1.4 Learning signal recognition
A neuron’s weight vector makes it possible to assess the similarity of any signal vector to its weight vector. The dot product is used for comparison. We now assume that neurons have the ability to learn. Therefore, there must be ways for the neuron to learn to recognise a signal. This occurs when, during a learning process, the neuron’s weight values adopt the signal vector of the signal into its weight vector. This is achieved through the gradual convergence of the weights towards the target values. In artificial neurons, mathematical optimisation methods (gradient descent, backpropagation, regularisation) are used for this purpose. In biological neurons, the desired weight vector is usually learned through Hebbian learning, but also through phenomena such as long-term potentiation (LTP) or long-term depression (LTD) and spike-timing-dependent plasticity (STDP).
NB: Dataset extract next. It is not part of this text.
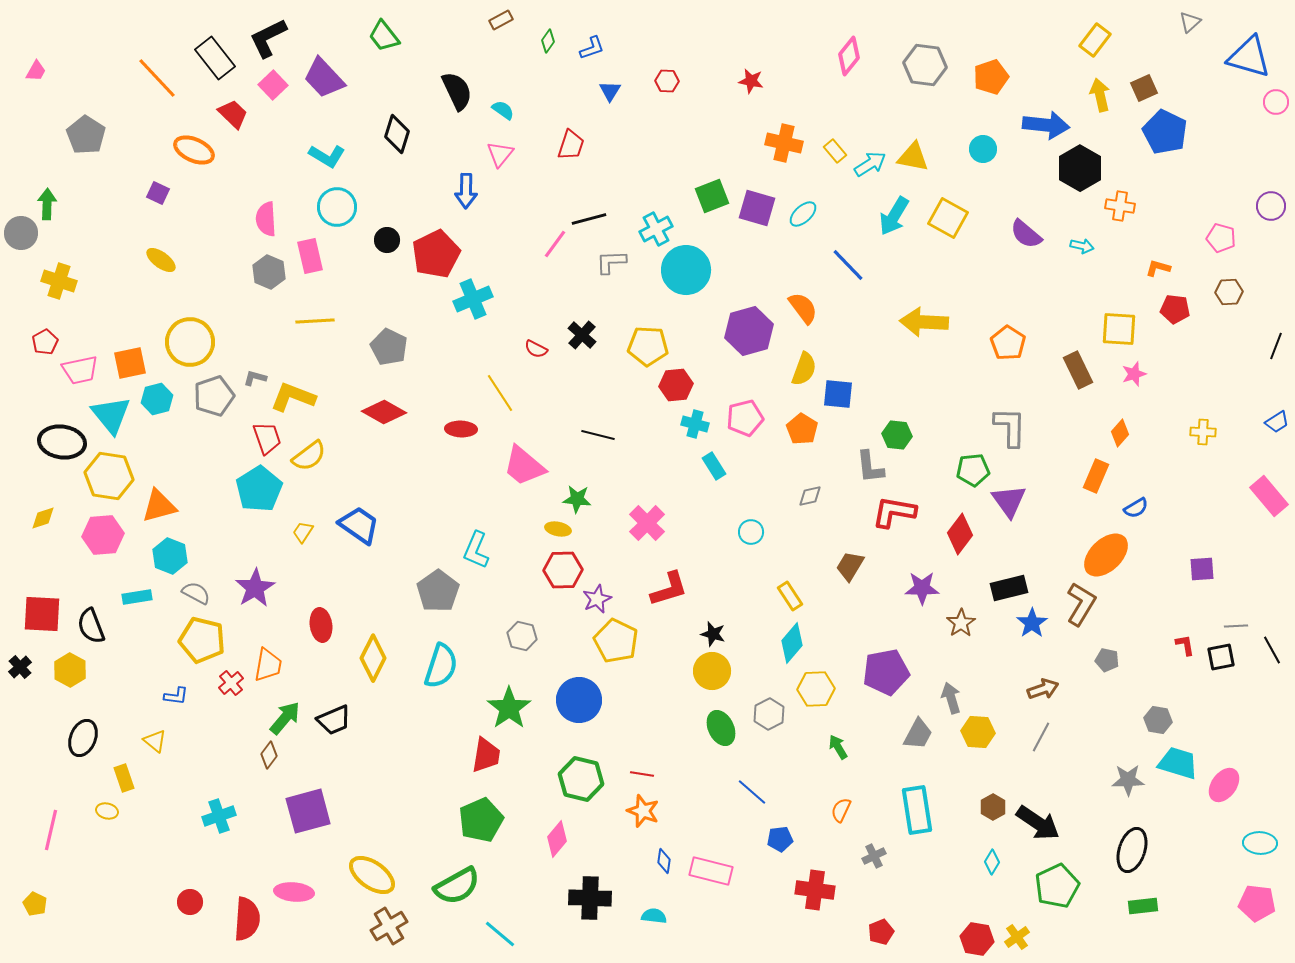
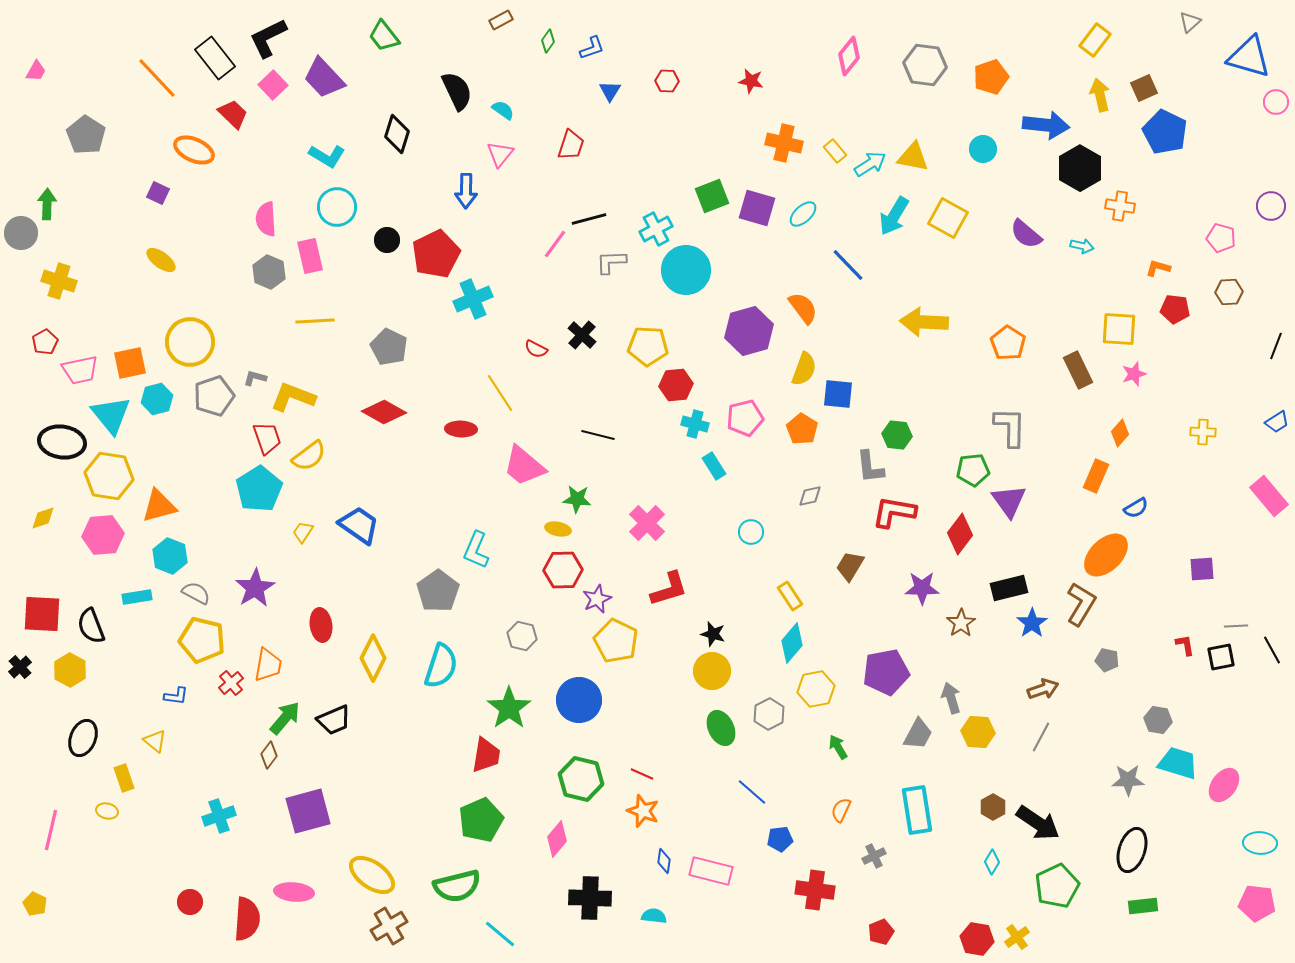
yellow hexagon at (816, 689): rotated 9 degrees counterclockwise
red line at (642, 774): rotated 15 degrees clockwise
green semicircle at (457, 886): rotated 15 degrees clockwise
Normalising the weight vector can prevent the weights from growing indefinitely without disrupting signal recognition.
Neural networks consist of many neurons and are capable of recognising a wide variety of signals. Real neural networks in the brain learn through biological algorithms, artificial ones through mathematical algorithms. The ability to recognise signals within sets of signals forms the basis of natural and artificial intelligence. The various methods are explained below wherever specific real or artificial neural networks are presented in terms of their structure and functioning.
1.5 Weight matrices
When several or many neurons are interconnected to form a neural network, their weight vectors can be combined column-by-column into a matrix, which is referred to as the weight matrix of the network. As the number of learnable signals or signal patterns increases, not only does the number of output neurons increase, but more network neurons are also required. In most cases, the number of input vectors also increases significantly. In artificial neural networks, the weights in the matrices are real numbers that can also take on negative values. In biological networks, firing rates are generally positive, so the weight matrices are represented by positive real numbers.